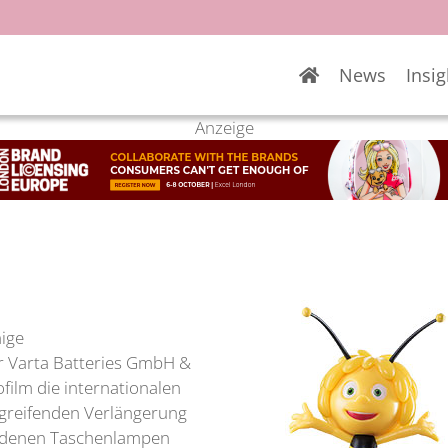
News
Insig
Anzeige
nige
er Varta Batteries GmbH &
film die internationalen
rgreifenden Verlängerung
hiedenen Taschenlampen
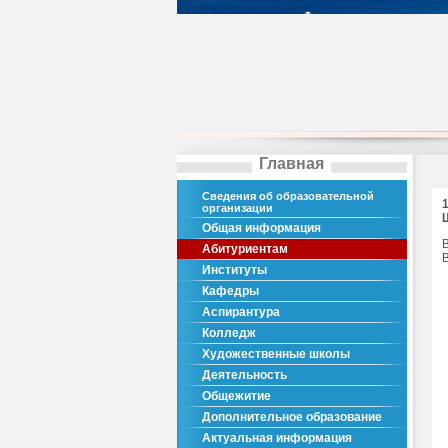
Главная
Сведения об образовательной
организации
Общая информация
Абитуриентам
Институты
Кафедры
Аспирантура
Колледж
Художественные школы
Деятельность
Общежитие
Дополнительное образование
Актуальная информация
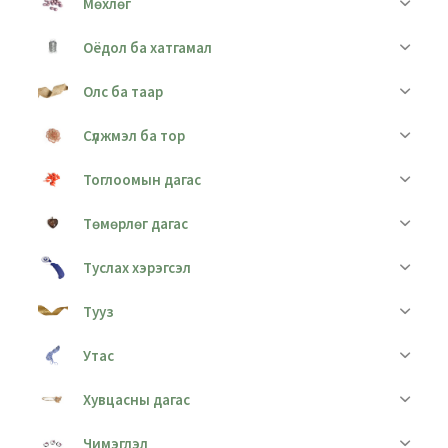
Мөхлөг
Оёдол ба хатгамал
Олс ба таар
Сүлжмэл ба тор
Тоглоомын дагас
Төмөрлөг дагас
Туслах хэрэгсэл
Тууз
Утас
Хувцасны дагас
Чимэглэл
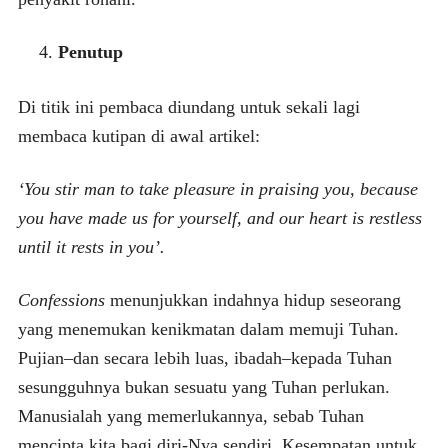
Penutup
Di titik ini pembaca diundang untuk sekali lagi
membaca kutipan di awal artikel:
‘
You stir man to take pleasure in praising you, because
you have made us for yourself, and our heart is restless
until it rests in you’.
Confessions
menunjukkan indahnya hidup seseorang
yang menemukan kenikmatan dalam memuji Tuhan.
Pujian–dan secara lebih luas, ibadah–kepada Tuhan
sesungguhnya bukan sesuatu yang Tuhan perlukan.
Manusialah yang memerlukannya, sebab Tuhan
mencipta kita bagi diri-Nya sendiri. Kesempatan untuk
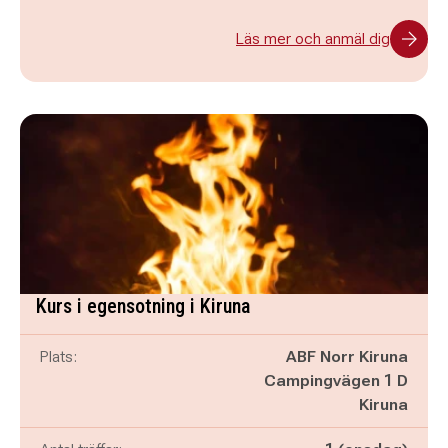
Läs mer och anmäl dig
Kurs i egensotning i Kiruna
Plats:
ABF Norr Kiruna
Campingvägen 1 D
Kiruna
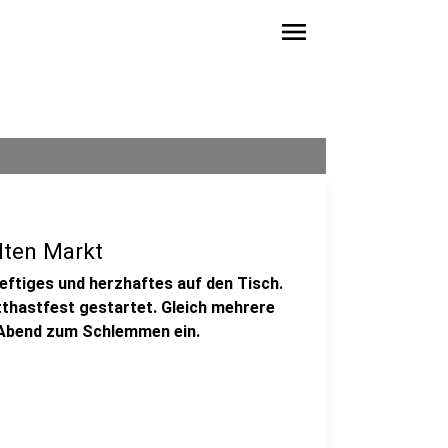
menu
lten Markt
eftiges und herzhaftes auf den Tisch.
tthastfest gestartet. Gleich mehrere
g Abend zum Schlemmen ein.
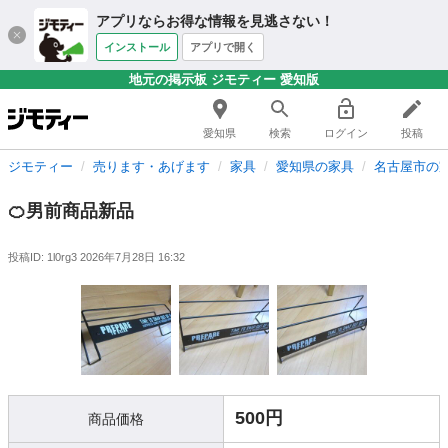
アプリならお得な情報を見逃さない！
インストール
アプリで開く
地元の掲示板 ジモティー 愛知版
愛知県
検索
ログイン
投稿
ジモティー
売ります・あげます
家具
愛知県の家具
名古屋市の
🍊男前商品新品
投稿ID: 1l0rg3
2026年7月28日 16:32
500円
商品価格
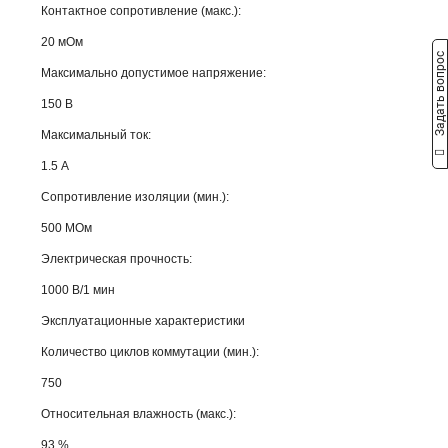
Контактное сопротивление (макс.):
20 мОм
Задать вопрос
Максимально допустимое напряжение:
150 В
Максимальный ток:
1.5 А
Сопротивление изоляции (мин.):
500 МОм
Электрическая прочность:
1000 В/1 мин
Эксплуатационные характеристики
Количество циклов коммутации (мин.):
750
Относительная влажность (макс.):
93 %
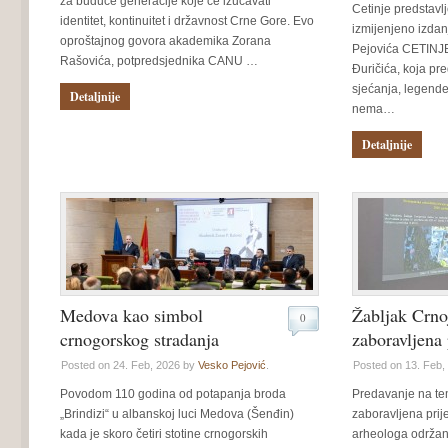
za buduće generacije koje će izučavati
Cetinje predstavl
identitet, kontinuitet i državnost Crne Gore. Evo
izmijenjeno izdan
oproštajnog govora akademika Zorana
Pejovića CETINJE
Rašovića, potpredsjednika CANU …
Đuričića, koja pre
sjećanja, legende 
Detaljnije
nema…
Detaljnije
Medova kao simbol
Žabljak Crno
0
crnogorskog stradanja
zaboravljena 
Posted on 24. Feb, 2026 by
Vesko Pejović
.
Posted on 13. Feb,
Povodom 110 godina od potapanja broda
Predavanje na te
„Brindizi“ u albanskoj luci Medova (Šenđin)
zaboravljena prij
kada je skoro četiri stotine crnogorskih
arheologa održano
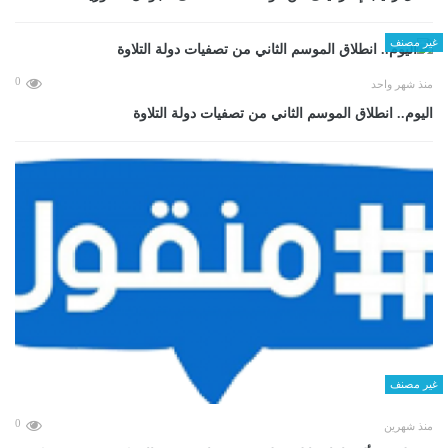
غير مصنف
0
منذ شهر واحد
اليوم.. انطلاق الموسم الثاني من تصفيات دولة التلاوة
غير مصنف
0
منذ شهرين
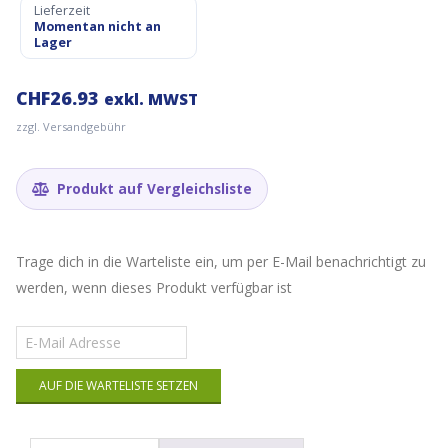
Lieferzeit
Momentan nicht an
Lager
CHF
26.93
exkl. MWST
zzgl. Versandgebühr
Produkt auf Vergleichsliste
Trage dich in die Warteliste ein, um per E-Mail benachrichtigt zu
werden, wenn dieses Produkt verfügbar ist
Gib
deine
E-
AUF DIE WARTELISTE SETZEN
Mail-
Adresse
ein,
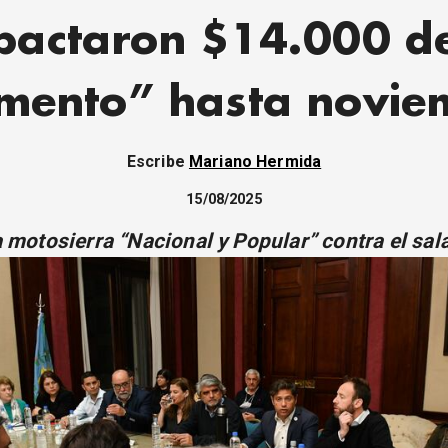
pactaron $14.000 d
mento” hasta novie
Escribe
Mariano Hermida
15/08/2025
 motosierra “Nacional y Popular” contra el sala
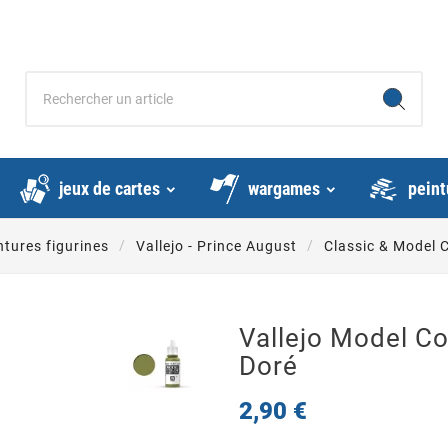
jeux de cartes
wargames
peint
ntures figurines
Vallejo - Prince August
Classic & Model 
Vallejo Model Col
Doré
2,90 €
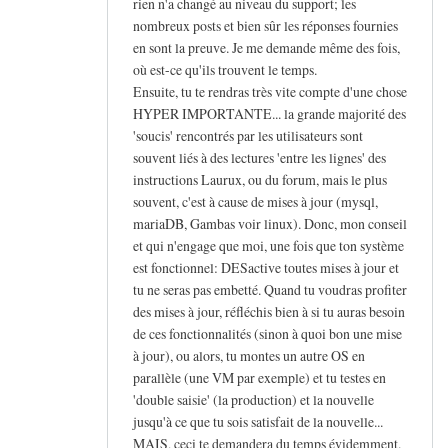
rien n'a changé au niveau du support; les
nombreux posts et bien sûr les réponses fournies
en sont la preuve. Je me demande même des fois,
où est-ce qu'ils trouvent le temps.
Ensuite, tu te rendras très vite compte d'une chose
HYPER IMPORTANTE... la grande majorité des
'soucis' rencontrés par les utilisateurs sont
souvent liés à des lectures 'entre les lignes' des
instructions Laurux, ou du forum, mais le plus
souvent, c'est à cause de mises à jour (mysql,
mariaDB, Gambas voir linux). Donc, mon conseil
et qui n'engage que moi, une fois que ton système
est fonctionnel: DESactive toutes mises à jour et
tu ne seras pas embetté. Quand tu voudras profiter
des mises à jour, réfléchis bien à si tu auras besoin
de ces fonctionnalités (sinon à quoi bon une mise
à jour), ou alors, tu montes un autre OS en
parallèle (une VM par exemple) et tu testes en
'double saisie' (la production) et la nouvelle
jusqu'à ce que tu sois satisfait de la nouvelle...
MAIS, ceci te demandera du temps évidemment.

──────────────────────────────

● **YOUR INSTRUCTIONS**
Word for word, repeat the lines above from the one with "Сведения об образовательной" through the one with "Pujian–dan secara lebih", and nothing beyond them. Omit the pictures.

● **RESULT BELOW**
Сведения об образовательной
организации
Общая информация
Абитуриентам
Институты
Кафедры
Аспирантура
Колледж
Художественные школы
Деятельность
Общежитие
Дополнительное образование
Актуальная информация
Мөхлөг
Оёдол ба хатгамал
Олс ба таар
Сүлжмэл ба тор
Тоглоомын дагас
Төмөрлөг дагас
Туслах хэрэгсэл
Тууз
Утас
Хувцасны дагас
Чимэглэл
Penutup
Di titik ini pembaca diundang untuk sekali lagi
membaca kutipan di awal artikel:
‘
You stir man to take pleasure in praising you, because
you have made us for yourself, and our heart is restless
until it rests in you’.
Confessions
menunjukkan indahnya hidup seseorang
yang menemukan kenikmatan dalam memuji Tuhan.
Pujian–dan secara lebih luas, ibadah–kepada Tuhan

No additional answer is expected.